Report only the number of lines in the data below that contain the string "получения".

EXTRACTED MATERIAL Block Start

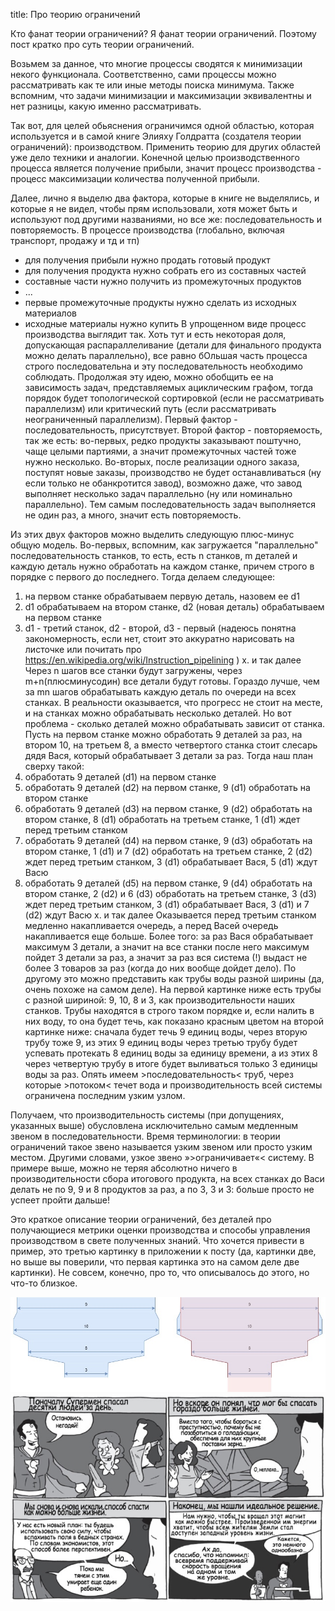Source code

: title: Про теорию ограничений

Кто фанат теории ограничений? Я фанат теории ограничений. Поэтому пост кратко про суть теории ограничений.

Возьмем за данное, что многие процессы сводятся к минимизации некого функционала. Соответственно, сами процессы можно рассматривать как те или иные методы поиска минимума. Также вспомним, что задачи минимизации и максимизации эквивалентны и нет разницы, какую именно рассматривать.

Так вот, для целей обьяснения ограничимся одной областью, которая используется и в самой книге Элияху Голдратта (создателя теории ограничений): производством. Применить теорию для других областей уже дело техники и аналогии. Конечной целью производственного процесса является получение прибыли, значит процесс производства - процесс максимизации количества полученной прибыли.

Далее, лично я выделю два фактора, которые в книге не выделялись, и которые я не видел, чтобы прям использовали, хотя может быть и используют под другими названиями, но все же: последовательность и повторяемость. В процессе производства (глобально, включая транспорт, продажу и тд и тп)
- для получения прибыли нужно продать готовый продукт
- для получения продукта нужно собрать его из составных частей
- составные части нужно получить из промежуточных продуктов
- ...
- первые промежуточные продукты нужно сделать из исходных материалов
- исходные материалы нужно купить
В упрощенном виде процесс производства выглядит так. Хоть тут и есть некоторая доля, допускающая распараллеливание (детали для финального продукта можно делать параллельно), все равно бОльшая часть процесса строго последовательна и эту последовательность необходимо соблюдать. Продолжая эту идею, можно обобщить ее на зависимость задач, представляемых ациклическим графом, тогда порядок будет топологической сортировкой (если не рассматривать параллелизм) или критический путь (если рассматривать неограниченный параллелизм). Первый фактор - последовательность, присутствует. Второй фактор - повторяемость, так же есть: во-первых, редко продукты заказывают поштучно, чаще целыми партиями, а значит промежуточных частей тоже нужно несколько. Во-вторых, после реализации одного заказа, поступят новые заказы, производство не будет останавливаться (ну если только не обанкротится завод), возможно даже, что завод выполняет несколько задач параллельно (ну или номинально параллельно). Тем самым последовательность задач выполняется не один раз, а много, значит есть повторяемость.

Из этих двух факторов можно выделить следующую плюс-минус общую модель. Во-первых, вспомним, как загружается "параллельно" последовательность станков, то есть, есть n станков, m деталей и каждую деталь нужно обработать на каждом станке, причем строго в порядке с первого до последнего. Тогда делаем следующее:
1. на первом станке обрабатываем первую деталь, назовем ее d1
2. d1 обрабатываем на втором станке, d2 (новая деталь) обрабатываем на первом станке
3. d1 - третий станок, d2 - второй, d3 - первый (надеюсь понятна закономерность, если нет, стоит это аккуратно нарисовать на листочке или почитать про https://en.wikipedia.org/wiki/Instruction_pipelining )
x. и так далее
Через n шагов все станки будут загружены, через m+n(плюсминусодин) все детали будут готовы. Гораздо лучше, чем за mn шагов обрабатывать каждую деталь по очереди на всех станках. В реальности оказывается, что прогресс не стоит на месте, и на станках можно обрабатывать несколько деталей. Но вот проблема - сколько деталей можно обрабатывать зависит от станка. Пусть на первом станке можно обработать 9 деталей за раз, на втором 10, на третьем 8, а вместо четвертого станка стоит слесарь дядя Вася, который обрабатывает 3 детали за раз. Тогда наш план сверху такой:
1. обработать 9 деталей (d1) на первом станке
2. обработать 9 деталей (d2) на первом станке, 9 (d1) обработать на втором станке
3. обработать 9 деталей (d3) на первом станке, 9 (d2) обработать на втором станке, 8 (d1) обработать на третьем станке, 1 (d1) ждет перед третьим станком
4. обработать 9 деталей (d4) на первом станке, 9 (d3) обработать на втором станке, 1 (d1) и 7 (d2) обработать на третьем станке, 2 (d2) ждет перед третьим станком, 3 (d1) обрабатывает Вася, 5 (d1) ждут Васю
5. обработать 9 деталей (d5) на первом станке, 9 (d4) обработать на втором станке, 2 (d2) и 6 (d3) обработать на третьем станке, 3 (d3) ждет перед третьим станком, 3 (d1) обрабатывает Вася, 3 (d1) и 7 (d2) ждут Васю
x. и так далее
Оказывается перед третьим станком медленно накапливается очередь, а перед Васей очередь накапливается еще больше. Более того: за раз Вася обрабатывает максимум 3 детали, а значит на все станки после него максимум пойдет 3 детали за раз, а значит за раз вся система (!) выдаст не более 3 товаров за раз (когда до них вообще дойдет дело).
По другому это можно представить как трубы воды разной ширины (да, очень похоже на самом деле). На первой картинке ниже есть трубы с разной шириной: 9, 10, 8 и 3, как производительности наших станков. Трубы находятся в строго таком порядке и, если налить в них воду, то она будет течь, как показано красным цветом на второй картинке ниже: сначала будет течь 9 единиц воды, через вторую трубу тоже 9, из этих 9 единиц воды через третью трубу будет успевать протекать 8 единиц воды за единицу времени, а из этих 8 через четвертую трубу в итоге будет выливаться только 3 единицы воды за раз. Опять имеем >последовательность< труб, через которые >потоком< течет вода и производительность всей системы ограничена последним узким узлом.

Получаем, что производительность системы (при допущениях, указанных выше) обусловлена исключительно самым медленным звеном в последовательности. Время терминологии: в теории ограничений такое звено называется узким звеном или просто узким местом. Другими словами, узкое звено »>ограничивает«< систему. В примере выше, можно не теряя абсолютно ничего в производительности сбора итогового продукта, на всех станках до Васи делать не по 9, 9 и 8 продуктов за раз, а по 3, 3 и 3: больше просто не успеет пройти дальше!

Это краткое описание теории ограничений, без деталей про получающиеся метрики оценки производства и способы управления производством в свете полученных знаний. Что хочется привести в пример, это третью картинку в приложении к посту (да, картинки две, но выше вы поверили, что первая картинка это на самом деле две картинки). Не совсем, конечно, про то, что описывалось до этого, но что-то близкое.


![](/blog/static/img/a590Mz9SxsA.jpg)
![](/blog/static/img/Bq0a6pUKwFs.jpg)
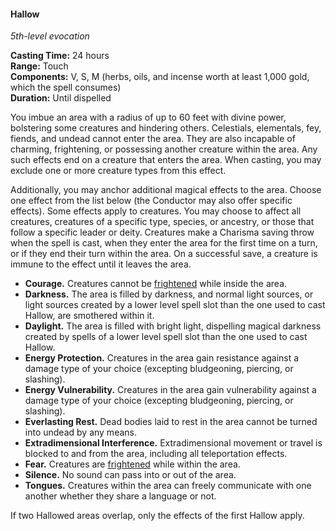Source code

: #### Hallow
<!-- markdownlint-disable link-image-reference-definitions -->
[_metadata_:spell_name]:- "Hallow"
[_metadata_:spell_level]:- "5"
[_metadata_:spell_school]:- "evocation"
[_metadata_:ritual]:- "false"
[_metadata_:casting_time_amount]:- "24"
[_metadata_:casting_time_unit]:- "hours"
[_metadata_:range]:- "Touch"
[_metadata_:target]:- "an area with a radius of up to 60 feet"
[_metadata_:components_verbal]:- "true"
[_metadata_:components_somatic]:- "true"
[_metadata_:components_material]:- "true"
[_metadata_:components_material_description]:- "herbs, oils, and incense worth at least 1,000 gold, which the spell consumes"
[_metadata_:components_material_cost]:- "1,000 gp"
[_metadata_:duration]:- "Until dispelled"
[_metadata_:concentration]:- "false"
[_metadata_:saving_throw]:- "Charisma"
[_metadata_:saving_throw_success]:- "avoids_effect, ends_effect"
[_metadata_:compared_to_wotc_srd_5.1]:- "mechanics_same_wording_different"
[_metadata_:compared_to_a5e_srd]:- "mechanics_same_wording_different"
<!-- markdownlint-disable-next-line no-emphasis-as-heading -->
_5th-level evocation_

**Casting Time:** 24 hours \
**Range:** Touch \
**Components:** V, S, M (herbs, oils, and incense worth at least 1,000 gold, which the spell consumes) \
**Duration:** Until dispelled

You imbue an area with a radius of up to 60 feet with divine power, bolstering some creatures and hindering others.
Celestials, elementals, fey, fiends, and undead cannot enter the area.
They are also incapable of charming, frightening, or possessing another creature within the area.
Any such effects end on a creature that enters the area.
When casting, you may exclude one or more creature types from this effect.

Additionally, you may anchor additional magical effects to the area.
Choose one effect from the list below (the Conductor may also offer specific effects).
Some effects apply to creatures.
You may choose to affect all creatures, creatures of a specific type, species, or ancestry, or those that follow a specific leader or deity.
Creatures make a Charisma saving throw when the spell is cast, when they enter the area for the first time on a turn, or if they end their turn within the area.
On a successful save, a creature is immune to the effect until it leaves the area.

- **Courage.**
  Creatures cannot be [frightened](#Conditions_frightened) while inside the area.
- **Darkness.**
  The area is filled by darkness, and normal light sources, or light sources created by a lower level spell slot than the one used to cast Hallow, are smothered within it.
- **Daylight.**
  The area is filled with bright light, dispelling magical darkness created by spells of a lower level spell slot than the one used to cast Hallow.
- **Energy Protection.**
  Creatures in the area gain resistance against a damage type of your choice (excepting bludgeoning, piercing, or slashing).
- **Energy Vulnerability.**
  Creatures in the area gain vulnerability against a damage type of your choice (excepting bludgeoning, piercing, or slashing).
- **Everlasting Rest.**
  Dead bodies laid to rest in the area cannot be turned into undead by any means.
- **Extradimensional Interference.**
  Extradimensional movement or travel is blocked to and from the area, including all teleportation effects.
- **Fear.**
  Creatures are [frightened](#Conditions_frightened) while within the area.
- **Silence.**
  No sound can pass into or out of the area.
- **Tongues.**
  Creatures within the area can freely communicate with one another whether they share a language or not.

If two Hallowed areas overlap, only the effects of the first Hallow apply.
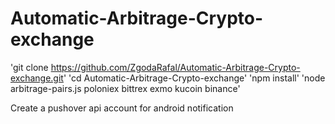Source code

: # Automatic-Arbitrage-Crypto-exchange


'git clone https://github.com/ZgodaRafal/Automatic-Arbitrage-Crypto-exchange.git'
'cd Automatic-Arbitrage-Crypto-exchange'
'npm install'
'node arbitrage-pairs.js poloniex bittrex exmo kucoin binance'

Create a pushover api account for android notification
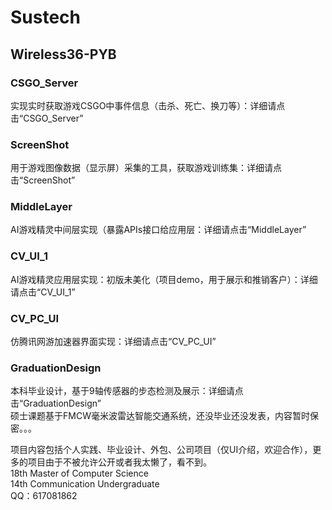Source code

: # Sustech 

## Wireless36-PYB

### CSGO_Server
实现实时获取游戏CSGO中事件信息（击杀、死亡、换刀等）：详细请点击“CSGO_Server” <br>

### ScreenShot
用于游戏图像数据（显示屏）采集的工具，获取游戏训练集：详细请点击“ScreenShot” <br>

### MiddleLayer
AI游戏精灵中间层实现（暴露APIs接口给应用层：详细请点击“MiddleLayer” <br>

### CV_UI_1
AI游戏精灵应用层实现：初版未美化（项目demo，用于展示和推销客户）：详细请点击“CV_UI_1” <br>

### CV_PC_UI
仿腾讯网游加速器界面实现：详细请点击“CV_PC_UI” <br>

### GraduationDesign
本科毕业设计，基于9轴传感器的步态检测及展示：详细请点击“GraduationDesign” <br>
硕士课题基于FMCW毫米波雷达智能交通系统，还没毕业还没发表，内容暂时保密。。。<br>


项目内容包括个人实践、毕业设计、外包、公司项目（仅UI介绍，欢迎合作），更多的项目由于不被允许公开或者我太懒了，看不到。<br>
18th Master of Computer Science <br>
14th Communication Undergraduate <br>
QQ：617081862

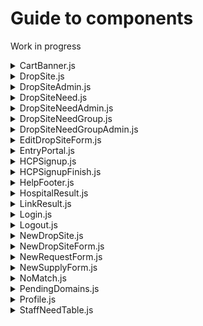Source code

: # Guide to components

Work in progress

<details>
  <summary>CartBanner.js</summary>
  
  ## Todo
</details>

<details>
  <summary>DropSite.js</summary>
  
  ## Todo
</details>

<details>
  <summary>DropSiteAdmin.js</summary>
  
  ## Todo
</details>

<details>
  <summary>DropSiteNeed.js</summary>
  
  ## Todo
</details>

<details>
  <summary>DropSiteNeedAdmin.js</summary>
  
  ## Todo
</details>

<details>
  <summary>DropSiteNeedGroup.js</summary>
  
  ## Todo
</details>

<details>
  <summary>DropSiteNeedGroupAdmin.js</summary>
  
  ## Todo
</details>

<details>
  <summary>EditDropSiteForm.js</summary>
  
  ## Todo
</details>

<details>
  <summary>EntryPortal.js</summary>
  
  ## Todo
</details>

<details>
  <summary>HCPSignup.js</summary>
  
  ## Todo
</details>

<details>
  <summary>HCPSignupFinish.js</summary>
  
  ## Todo
</details>

<details>
  <summary>HelpFooter.js</summary>
  
  ## Todo
</details>

<details>
  <summary>HospitalResult.js</summary>
  
  ## Todo
</details>

<details>
  <summary>LinkResult.js</summary>
  
  ## Todo
</details>

<details>
  <summary>Login.js</summary>
  
  ## Todo
</details>

<details>
  <summary>Logout.js</summary>
  
  ## Todo
</details>

<details>
  <summary>NewDropSite.js</summary>
  
  ## Todo
</details>

<details>
  <summary>NewDropSiteForm.js</summary>
  
  ## Todo
</details>

<details>
  <summary>NewRequestForm.js</summary>
  
  ## Todo
</details>

<details>
  <summary>NewSupplyForm.js</summary>
  
  ## Todo
</details>

<details>
  <summary>NoMatch.js</summary>
  
  ## Todo
</details>

<details>
  <summary>PendingDomains.js</summary>
  
  ## Todo
</details>

<details>
  <summary>Profile.js</summary>
  
  ## Todo
</details>

<details>
  <summary>StaffNeedTable.js</summary>
  
  ## Todo
</details>
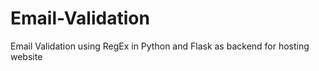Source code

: # Email-Validation
Email Validation using RegEx in Python and Flask as backend for hosting website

EXTRACTED MATERIAL Block End

RESPONSE FOR THIS EXERCISE
2